(Record extracts)
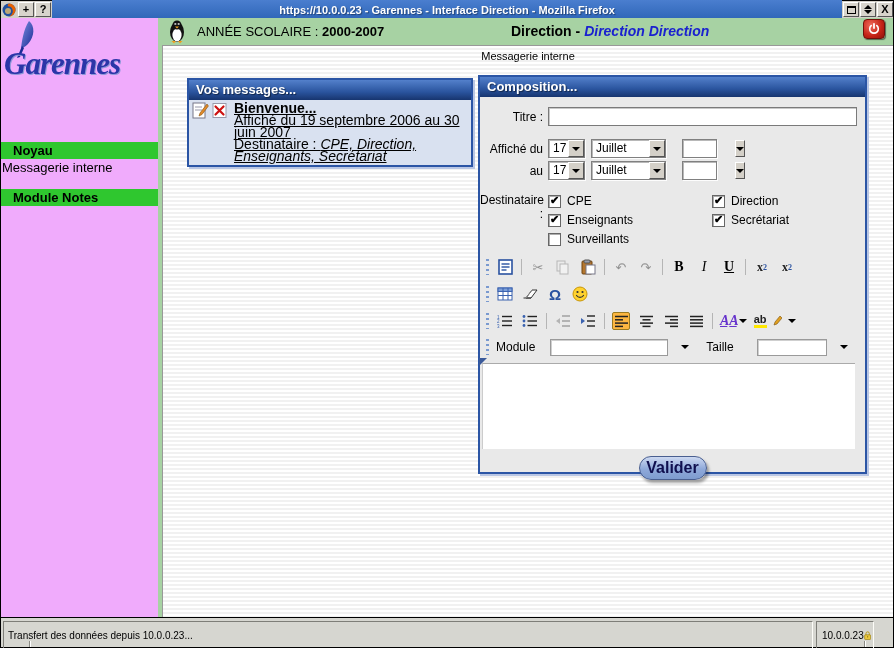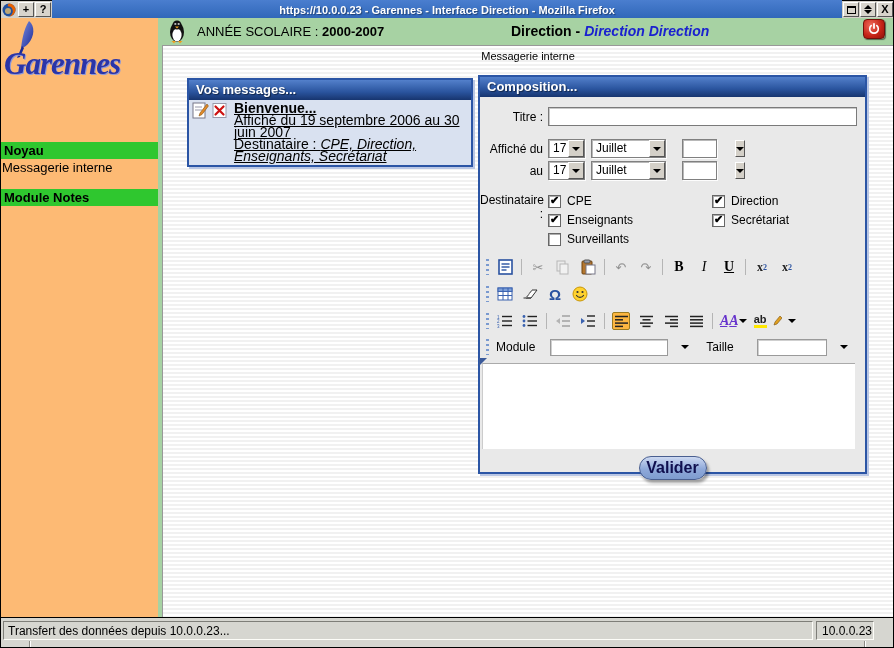--- a/index.html
+++ b/index.html
@@ -20,29 +20,29 @@
     text-shadow:1px 1px 1px rgba(0,0,0,.4); overflow:hidden; white-space:nowrap; }
   .maxi-glyph { width:9px; height:8px; border:1px solid #000; border-top-width:2px; background:transparent; }
   .shade-glyph { display:flex; flex-direction:column; align-items:center; gap:1px; }
   .shade-glyph .t-up { width:0; height:0; border-left:4px solid transparent; border-right:4px solid transparent; border-bottom:4px solid #000; }
   .shade-glyph .t-dn { width:0; height:0; border-left:4px solid transparent; border-right:4px solid transparent; border-top:4px solid #000; }
 
   
   .app { position:absolute; top:18px; left:1px; right:1px; bottom:31px; background:#a7d2a3; overflow:hidden; }
 
   
-  .sidebar { position:absolute; left:0; top:0; bottom:0; width:157px; background:#fdba74; }
+  .sidebar { position:absolute; left:0; top:0; bottom:0; width:157px; background:#f0abfc; }
   .logo-wrap { position:relative; height:80px; }
   .logo-text { position:absolute; left:3px; top:28px; font-family:"Liberation Serif", serif;
     font-style:italic; font-weight:bold; font-size:31px; color:#2b35a8; letter-spacing:-1px;
     text-shadow:1px 1px 0 #8d97d8; }
   .logo-quill { position:absolute; left:12px; top:2px; }
   .nav { position:absolute; left:0; right:0; top:124px; }
   .nav-section { background:#2fc72f; font-weight:bold; font-size:13px; color:#000;
-    height:17px; line-height:17px; padding-left:3px; }
+    height:17px; line-height:17px; padding-left:12px; }
   .nav-item { font-size:13px; height:17px; line-height:17px; padding-left:1px; color:#000; cursor:pointer; }
   .nav-gap { height:13px; }
 
   
   .header-band { position:absolute; left:161px; top:0; right:0; height:27px; }
   .hb-penguin { position:absolute; left:5px; top:1px; }
   .hb-year { position:absolute; left:35px; top:0; height:27px; line-height:27px; font-size:13px; color:#000; }
   .hb-year b { font-weight:bold; }
   .hb-dir { position:absolute; left:349px; top:0; height:27px; line-height:27px; font-size:14px; color:#000; font-weight:bold; }
   .hb-dir .dir-val { color:#1a21cf; font-style:italic; font-weight:bold; }
@@ -129,22 +129,22 @@
   .editor { margin:6px 10px 0 2px; height:86px; background:#fff; border-top:1px solid #aaa; border-left:1px solid #ccc; }
   .submit-row { height:37px; display:flex; align-items:center; justify-content:center; }
   .valider-btn { width:68px; height:24px; border-radius:12px;
     background:linear-gradient(to bottom,#cdd9f1,#8fa9da 55%,#7e9ccf);
     border:1px solid #4a5f90; box-shadow:2px 3px 3px rgba(0,0,0,.35);
     font-size:16px; font-weight:bold; color:#10104f; font-family:"Liberation Sans", sans-serif; cursor:pointer; }
 
   
   .statusbar { position:absolute; left:1px; right:1px; bottom:1px; height:30px;
     background:#d6d6d0; border-top:1px solid #000; }
-  .sb-cell { position:absolute; top:3px; height:19px; border:1px solid; border-color:#7e7e78 #fdfdf8 #fdfdf8 #7e7e78;
-    display:flex; align-items:center; font-size:12px; color:#000; }
+  .sb-cell { position:absolute; top:3px; height:28px; border:1px solid; border-color:#7e7e78 #fdfdf8 #fdfdf8 #7e7e78;
+    display:flex; align-items:center; font-size:10px; color:#000; }
   .sb-left { left:2px; right:80px; padding-left:4px; }
   .sb-right { right:19px; width:58px; padding-left:5px; justify-content:space-between; padding-right:2px; }
   .sb-notch { position:absolute; bottom:0; width:2px; height:6px; border-left:1px solid #8a8a84; border-right:1px solid #fff; }
   .n1 { left:28px; } .n2 { right:27px; }
 </style>
 </head>
 <body>
 
 <div class="window">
(End Record extracts)
## Problem to work on
Print each line of the listing exactly and include no pictures.

## Exercise response
--- a/index.html
+++ b/index.html
@@ -20,29 +20,29 @@
     text-shadow:1px 1px 1px rgba(0,0,0,.4); overflow:hidden; white-space:nowrap; }
   .maxi-glyph { width:9px; height:8px; border:1px solid #000; border-top-width:2px; background:transparent; }
   .shade-glyph { display:flex; flex-direction:column; align-items:center; gap:1px; }
   .shade-glyph .t-up { width:0; height:0; border-left:4px solid transparent; border-right:4px solid transparent; border-bottom:4px solid #000; }
   .shade-glyph .t-dn { width:0; height:0; border-left:4px solid transparent; border-right:4px solid transparent; border-top:4px solid #000; }
 
   
   .app { position:absolute; top:18px; left:1px; right:1px; bottom:31px; background:#a7d2a3; overflow:hidden; }
 
   
-  .sidebar { position:absolute; left:0; top:0; bottom:0; width:157px; background:#fdba74; }
+  .sidebar { position:absolute; left:0; top:0; bottom:0; width:157px; background:#f0abfc; }
   .logo-wrap { position:relative; height:80px; }
   .logo-text { position:absolute; left:3px; top:28px; font-family:"Liberation Serif", serif;
     font-style:italic; font-weight:bold; font-size:31px; color:#2b35a8; letter-spacing:-1px;
     text-shadow:1px 1px 0 #8d97d8; }
   .logo-quill { position:absolute; left:12px; top:2px; }
   .nav { position:absolute; left:0; right:0; top:124px; }
   .nav-section { background:#2fc72f; font-weight:bold; font-size:13px; color:#000;
-    height:17px; line-height:17px; padding-left:3px; }
+    height:17px; line-height:17px; padding-left:12px; }
   .nav-item { font-size:13px; height:17px; line-height:17px; padding-left:1px; color:#000; cursor:pointer; }
   .nav-gap { height:13px; }
 
   
   .header-band { position:absolute; left:161px; top:0; right:0; height:27px; }
   .hb-penguin { position:absolute; left:5px; top:1px; }
   .hb-year { position:absolute; left:35px; top:0; height:27px; line-height:27px; font-size:13px; color:#000; }
   .hb-year b { font-weight:bold; }
   .hb-dir { position:absolute; left:349px; top:0; height:27px; line-height:27px; font-size:14px; color:#000; font-weight:bold; }
   .hb-dir .dir-val { color:#1a21cf; font-style:italic; font-weight:bold; }
@@ -129,22 +129,22 @@
   .editor { margin:6px 10px 0 2px; height:86px; background:#fff; border-top:1px solid #aaa; border-left:1px solid #ccc; }
   .submit-row { height:37px; display:flex; align-items:center; justify-content:center; }
   .valider-btn { width:68px; height:24px; border-radius:12px;
     background:linear-gradient(to bottom,#cdd9f1,#8fa9da 55%,#7e9ccf);
     border:1px solid #4a5f90; box-shadow:2px 3px 3px rgba(0,0,0,.35);
     font-size:16px; font-weight:bold; color:#10104f; font-family:"Liberation Sans", sans-serif; cursor:pointer; }
 
   
   .statusbar { position:absolute; left:1px; right:1px; bottom:1px; height:30px;
     background:#d6d6d0; border-top:1px solid #000; }
-  .sb-cell { position:absolute; top:3px; height:19px; border:1px solid; border-color:#7e7e78 #fdfdf8 #fdfdf8 #7e7e78;
-    display:flex; align-items:center; font-size:12px; color:#000; }
+  .sb-cell { position:absolute; top:3px; height:28px; border:1px solid; border-color:#7e7e78 #fdfdf8 #fdfdf8 #7e7e78;
+    display:flex; align-items:center; font-size:10px; color:#000; }
   .sb-left { left:2px; right:80px; padding-left:4px; }
   .sb-right { right:19px; width:58px; padding-left:5px; justify-content:space-between; padding-right:2px; }
   .sb-notch { position:absolute; bottom:0; width:2px; height:6px; border-left:1px solid #8a8a84; border-right:1px solid #fff; }
   .n1 { left:28px; } .n2 { right:27px; }
 </style>
 </head>
 <body>
 
 <div class="window">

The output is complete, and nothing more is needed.